[MATERIAL TO PROCESS Boundary: Start]

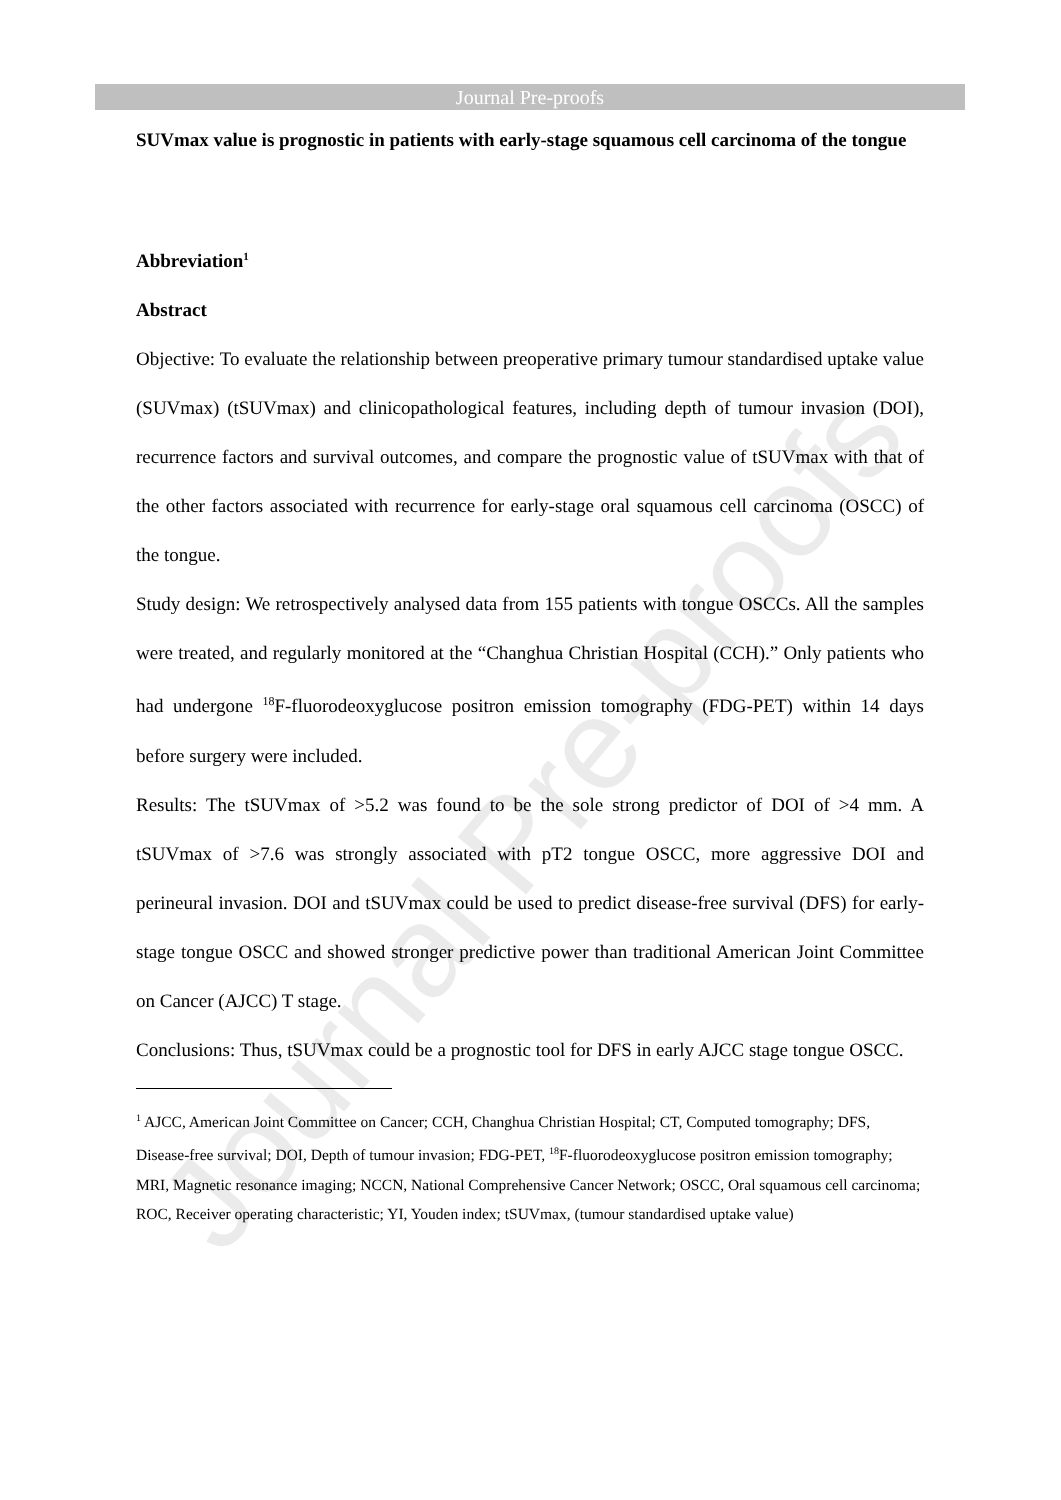Journal Pre-proofs
Journal Pre-proofs
SUVmax value is prognostic in patients with early-stage squamous cell carcinoma of the tongue
Abbreviation<sup>1</sup>
Abstract
Objective: To evaluate the relationship between preoperative primary tumour standardised uptake value (SUVmax) (tSUVmax) and clinicopathological features, including depth of tumour invasion (DOI), recurrence factors and survival outcomes, and compare the prognostic value of tSUVmax with that of the other factors associated with recurrence for early-stage oral squamous cell carcinoma (OSCC) of the tongue.
Study design: We retrospectively analysed data from 155 patients with tongue OSCCs. All the samples were treated, and regularly monitored at the “Changhua Christian Hospital (CCH).” Only patients who had undergone <sup>18</sup>F-fluorodeoxyglucose positron emission tomography (FDG-PET) within 14 days before surgery were included.
Results: The tSUVmax of >5.2 was found to be the sole strong predictor of DOI of >4 mm. A tSUVmax of >7.6 was strongly associated with pT2 tongue OSCC, more aggressive DOI and perineural invasion. DOI and tSUVmax could be used to predict disease-free survival (DFS) for early-stage tongue OSCC and showed stronger predictive power than traditional American Joint Committee on Cancer (AJCC) T stage.
Conclusions: Thus, tSUVmax could be a prognostic tool for DFS in early AJCC stage tongue OSCC.
<sup>1</sup> AJCC, American Joint Committee on Cancer; CCH, Changhua Christian Hospital; CT, Computed tomography; DFS, Disease-free survival; DOI, Depth of tumour invasion; FDG-PET, <sup>18</sup>F-fluorodeoxyglucose positron emission tomography; MRI, Magnetic resonance imaging; NCCN, National Comprehensive Cancer Network; OSCC, Oral squamous cell carcinoma; ROC, Receiver operating characteristic; YI, Youden index; tSUVmax, (tumour standardised uptake value)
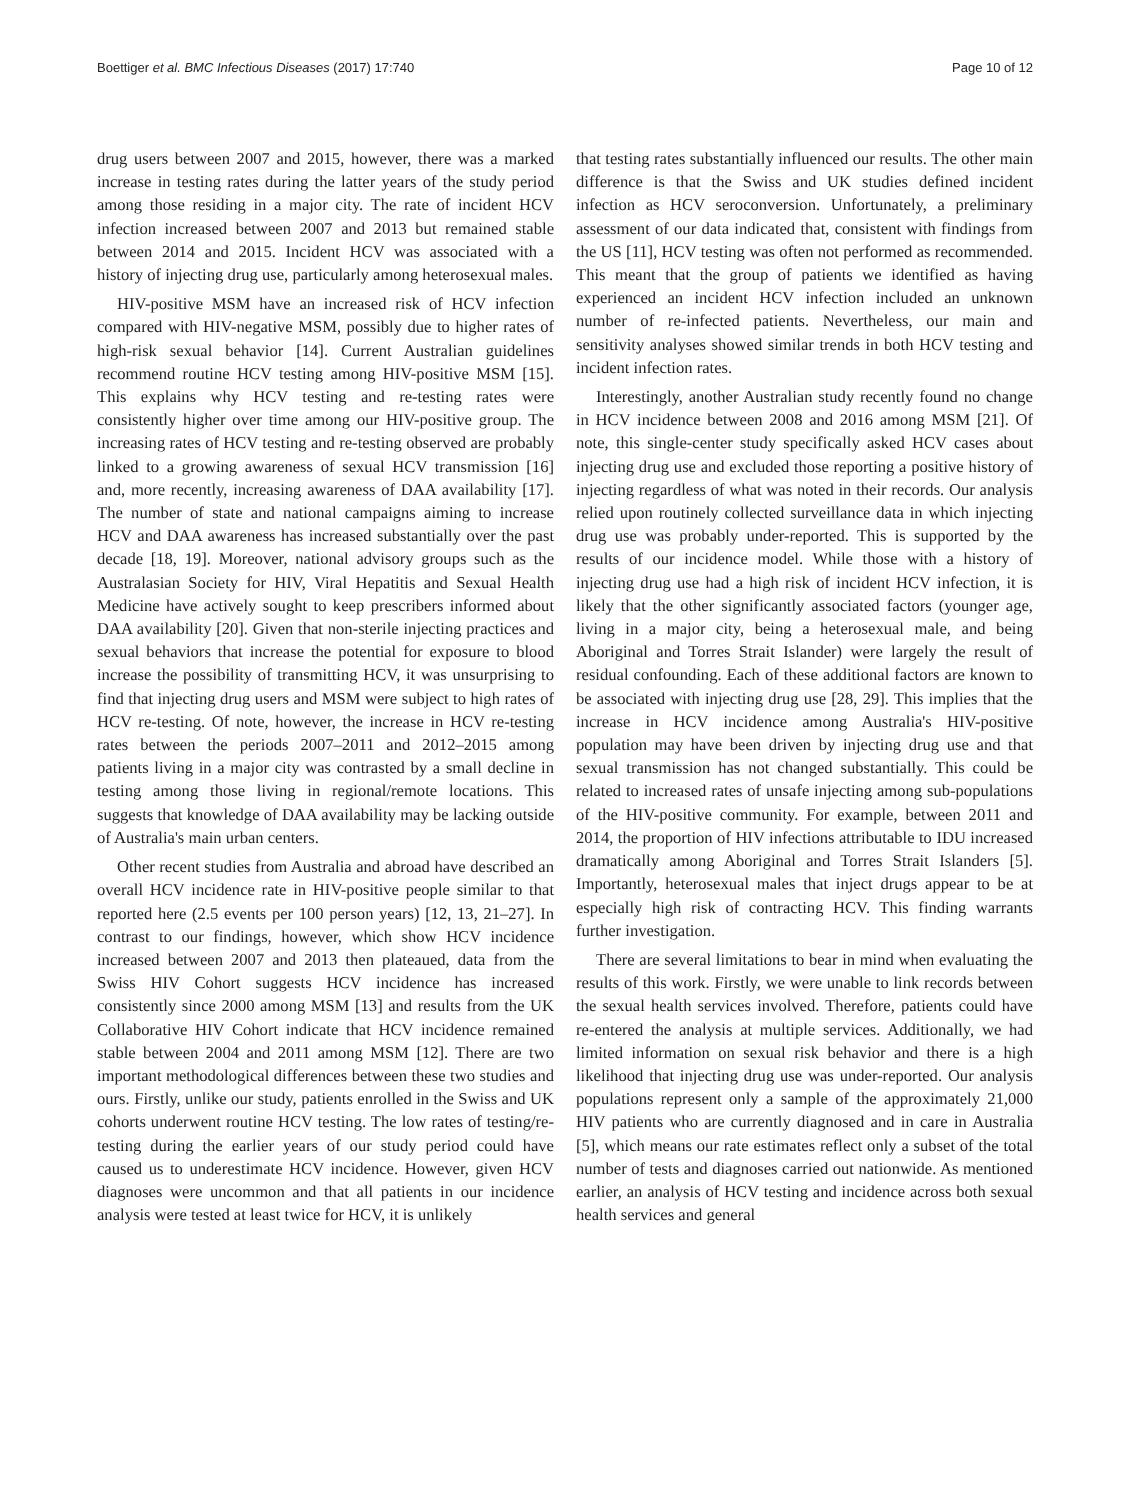Boettiger et al. BMC Infectious Diseases (2017) 17:740 Page 10 of 12
drug users between 2007 and 2015, however, there was a marked increase in testing rates during the latter years of the study period among those residing in a major city. The rate of incident HCV infection increased between 2007 and 2013 but remained stable between 2014 and 2015. Incident HCV was associated with a history of injecting drug use, particularly among heterosexual males.
HIV-positive MSM have an increased risk of HCV infection compared with HIV-negative MSM, possibly due to higher rates of high-risk sexual behavior [14]. Current Australian guidelines recommend routine HCV testing among HIV-positive MSM [15]. This explains why HCV testing and re-testing rates were consistently higher over time among our HIV-positive group. The increasing rates of HCV testing and re-testing observed are probably linked to a growing awareness of sexual HCV transmission [16] and, more recently, increasing awareness of DAA availability [17]. The number of state and national campaigns aiming to increase HCV and DAA awareness has increased substantially over the past decade [18, 19]. Moreover, national advisory groups such as the Australasian Society for HIV, Viral Hepatitis and Sexual Health Medicine have actively sought to keep prescribers informed about DAA availability [20]. Given that non-sterile injecting practices and sexual behaviors that increase the potential for exposure to blood increase the possibility of transmitting HCV, it was unsurprising to find that injecting drug users and MSM were subject to high rates of HCV re-testing. Of note, however, the increase in HCV re-testing rates between the periods 2007–2011 and 2012–2015 among patients living in a major city was contrasted by a small decline in testing among those living in regional/remote locations. This suggests that knowledge of DAA availability may be lacking outside of Australia's main urban centers.
Other recent studies from Australia and abroad have described an overall HCV incidence rate in HIV-positive people similar to that reported here (2.5 events per 100 person years) [12, 13, 21–27]. In contrast to our findings, however, which show HCV incidence increased between 2007 and 2013 then plateaued, data from the Swiss HIV Cohort suggests HCV incidence has increased consistently since 2000 among MSM [13] and results from the UK Collaborative HIV Cohort indicate that HCV incidence remained stable between 2004 and 2011 among MSM [12]. There are two important methodological differences between these two studies and ours. Firstly, unlike our study, patients enrolled in the Swiss and UK cohorts underwent routine HCV testing. The low rates of testing/re-testing during the earlier years of our study period could have caused us to underestimate HCV incidence. However, given HCV diagnoses were uncommon and that all patients in our incidence analysis were tested at least twice for HCV, it is unlikely
that testing rates substantially influenced our results. The other main difference is that the Swiss and UK studies defined incident infection as HCV seroconversion. Unfortunately, a preliminary assessment of our data indicated that, consistent with findings from the US [11], HCV testing was often not performed as recommended. This meant that the group of patients we identified as having experienced an incident HCV infection included an unknown number of re-infected patients. Nevertheless, our main and sensitivity analyses showed similar trends in both HCV testing and incident infection rates.
Interestingly, another Australian study recently found no change in HCV incidence between 2008 and 2016 among MSM [21]. Of note, this single-center study specifically asked HCV cases about injecting drug use and excluded those reporting a positive history of injecting regardless of what was noted in their records. Our analysis relied upon routinely collected surveillance data in which injecting drug use was probably under-reported. This is supported by the results of our incidence model. While those with a history of injecting drug use had a high risk of incident HCV infection, it is likely that the other significantly associated factors (younger age, living in a major city, being a heterosexual male, and being Aboriginal and Torres Strait Islander) were largely the result of residual confounding. Each of these additional factors are known to be associated with injecting drug use [28, 29]. This implies that the increase in HCV incidence among Australia's HIV-positive population may have been driven by injecting drug use and that sexual transmission has not changed substantially. This could be related to increased rates of unsafe injecting among sub-populations of the HIV-positive community. For example, between 2011 and 2014, the proportion of HIV infections attributable to IDU increased dramatically among Aboriginal and Torres Strait Islanders [5]. Importantly, heterosexual males that inject drugs appear to be at especially high risk of contracting HCV. This finding warrants further investigation.
There are several limitations to bear in mind when evaluating the results of this work. Firstly, we were unable to link records between the sexual health services involved. Therefore, patients could have re-entered the analysis at multiple services. Additionally, we had limited information on sexual risk behavior and there is a high likelihood that injecting drug use was under-reported. Our analysis populations represent only a sample of the approximately 21,000 HIV patients who are currently diagnosed and in care in Australia [5], which means our rate estimates reflect only a subset of the total number of tests and diagnoses carried out nationwide. As mentioned earlier, an analysis of HCV testing and incidence across both sexual health services and general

[MATERIAL TO PROCESS Boundary: End]

EXERCISE AIM:
Return all the material exactly, skipping pictures.

SOLUTION TO THE PROBLEM:
Journal Pre-proofs
Journal Pre-proofs
SUVmax value is prognostic in patients with early-stage squamous cell carcinoma of the tongue
Abbreviation<sup>1</sup>
Abstract
Objective: To evaluate the relationship between preoperative primary tumour standardised uptake value (SUVmax) (tSUVmax) and clinicopathological features, including depth of tumour invasion (DOI), recurrence factors and survival outcomes, and compare the prognostic value of tSUVmax with that of the other factors associated with recurrence for early-stage oral squamous cell carcinoma (OSCC) of the tongue.
Study design: We retrospectively analysed data from 155 patients with tongue OSCCs. All the samples were treated, and regularly monitored at the “Changhua Christian Hospital (CCH).” Only patients who had undergone <sup>18</sup>F-fluorodeoxyglucose positron emission tomography (FDG-PET) within 14 days before surgery were included.
Results: The tSUVmax of >5.2 was found to be the sole strong predictor of DOI of >4 mm. A tSUVmax of >7.6 was strongly associated with pT2 tongue OSCC, more aggressive DOI and perineural invasion. DOI and tSUVmax could be used to predict disease-free survival (DFS) for early-stage tongue OSCC and showed stronger predictive power than traditional American Joint Committee on Cancer (AJCC) T stage.
Conclusions: Thus, tSUVmax could be a prognostic tool for DFS in early AJCC stage tongue OSCC.
<sup>1</sup> AJCC, American Joint Committee on Cancer; CCH, Changhua Christian Hospital; CT, Computed tomography; DFS, Disease-free survival; DOI, Depth of tumour invasion; FDG-PET, <sup>18</sup>F-fluorodeoxyglucose positron emission tomography; MRI, Magnetic resonance imaging; NCCN, National Comprehensive Cancer Network; OSCC, Oral squamous cell carcinoma; ROC, Receiver operating characteristic; YI, Youden index; tSUVmax, (tumour standardised uptake value)
Boettiger et al. BMC Infectious Diseases (2017) 17:740 Page 10 of 12
drug users between 2007 and 2015, however, there was a marked increase in testing rates during the latter years of the study period among those residing in a major city. The rate of incident HCV infection increased between 2007 and 2013 but remained stable between 2014 and 2015. Incident HCV was associated with a history of injecting drug use, particularly among heterosexual males.
HIV-positive MSM have an increased risk of HCV infection compared with HIV-negative MSM, possibly due to higher rates of high-risk sexual behavior [14]. Current Australian guidelines recommend routine HCV testing among HIV-positive MSM [15]. This explains why HCV testing and re-testing rates were consistently higher over time among our HIV-positive group. The increasing rates of HCV testing and re-testing observed are probably linked to a growing awareness of sexual HCV transmission [16] and, more recently, increasing awareness of DAA availability [17]. The number of state and national campaigns aiming to increase HCV and DAA awareness has increased substantially over the past decade [18, 19]. Moreover, national advisory groups such as the Australasian Society for HIV, Viral Hepatitis and Sexual Health Medicine have actively sought to keep prescribers informed about DAA availability [20]. Given that non-sterile injecting practices and sexual behaviors that increase the potential for exposure to blood increase the possibility of transmitting HCV, it was unsurprising to find that injecting drug users and MSM were subject to high rates of HCV re-testing. Of note, however, the increase in HCV re-testing rates between the periods 2007–2011 and 2012–2015 among patients living in a major city was contrasted by a small decline in testing among those living in regional/remote locations. This suggests that knowledge of DAA availability may be lacking outside of Australia's main urban centers.
Other recent studies from Australia and abroad have described an overall HCV incidence rate in HIV-positive people similar to that reported here (2.5 events per 100 person years) [12, 13, 21–27]. In contrast to our findings, however, which show HCV incidence increased between 2007 and 2013 then plateaued, data from the Swiss HIV Cohort suggests HCV incidence has increased consistently since 2000 among MSM [13] and results from the UK Collaborative HIV Cohort indicate that HCV incidence remained stable between 2004 and 2011 among MSM [12]. There are two important methodological differences between these two studies and ours. Firstly, unlike our study, patients enrolled in the Swiss and UK cohorts underwent routine HCV testing. The low rates of testing/re-testing during the earlier years of our study period could have caused us to underestimate HCV incidence. However, given HCV diagnoses were uncommon and that all patients in our incidence analysis were tested at least twice for HCV, it is unlikely
that testing rates substantially influenced our results. The other main difference is that the Swiss and UK studies defined incident infection as HCV seroconversion. Unfortunately, a preliminary assessment of our data indicated that, consistent with findings from the US [11], HCV testing was often not performed as recommended. This meant that the group of patients we identified as having experienced an incident HCV infection included an unknown number of re-infected patients. Nevertheless, our main and sensitivity analyses showed similar trends in both HCV testing and incident infection rates.
Interestingly, another Australian study recently found no change in HCV incidence between 2008 and 2016 among MSM [21]. Of note, this single-center study specifically asked HCV cases about injecting drug use and excluded those reporting a positive history of injecting regardless of what was noted in their records. Our analysis relied upon routinely collected surveillance data in which injecting drug use was probably under-reported. This is supported by the results of our incidence model. While those with a history of injecting drug use had a high risk of incident HCV infection, it is likely that the other significantly associated factors (younger age, living in a major city, being a heterosexual male, and being Aboriginal and Torres Strait Islander) were largely the result of residual confounding. Each of these additional factors are known to be associated with injecting drug use [28, 29]. This implies that the increase in HCV incidence among Australia's HIV-positive population may have been driven by injecting drug use and that sexual transmission has not changed substantially. This could be related to increased rates of unsafe injecting among sub-populations of the HIV-positive community. For example, between 2011 and 2014, the proportion of HIV infections attributable to IDU increased dramatically among Aboriginal and Torres Strait Islanders [5]. Importantly, heterosexual males that inject drugs appear to be at especially high risk of contracting HCV. This finding warrants further investigation.
There are several limitations to bear in mind when evaluating the results of this work. Firstly, we were unable to link records between the sexual health services involved. Therefore, patients could have re-entered the analysis at multiple services. Additionally, we had limited information on sexual risk behavior and there is a high likelihood that injecting drug use was under-reported. Our analysis populations represent only a sample of the approximately 21,000 HIV patients who are currently diagnosed and in care in Australia [5], which means our rate estimates reflect only a subset of the total number of tests and diagnoses carried out nationwide. As mentioned earlier, an analysis of HCV testing and incidence across both sexual health services and general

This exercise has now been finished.